» How to complete this task:
Copy out every line of the data exactly.

______________________________

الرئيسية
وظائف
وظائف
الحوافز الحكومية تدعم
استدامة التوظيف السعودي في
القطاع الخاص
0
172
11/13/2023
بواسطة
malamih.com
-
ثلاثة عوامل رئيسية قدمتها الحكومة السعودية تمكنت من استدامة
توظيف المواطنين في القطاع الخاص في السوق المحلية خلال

______________________________

» Expected output:
الرئيسية
وظائف
وظائف
الحوافز الحكومية تدعم
استدامة التوظيف السعودي في
القطاع الخاص
0
172
11/13/2023
بواسطة
malamih.com
-
ثلاثة عوامل رئيسية قدمتها الحكومة السعودية تمكنت من استدامة
توظيف المواطنين في القطاع الخاص في السوق المحلية خلال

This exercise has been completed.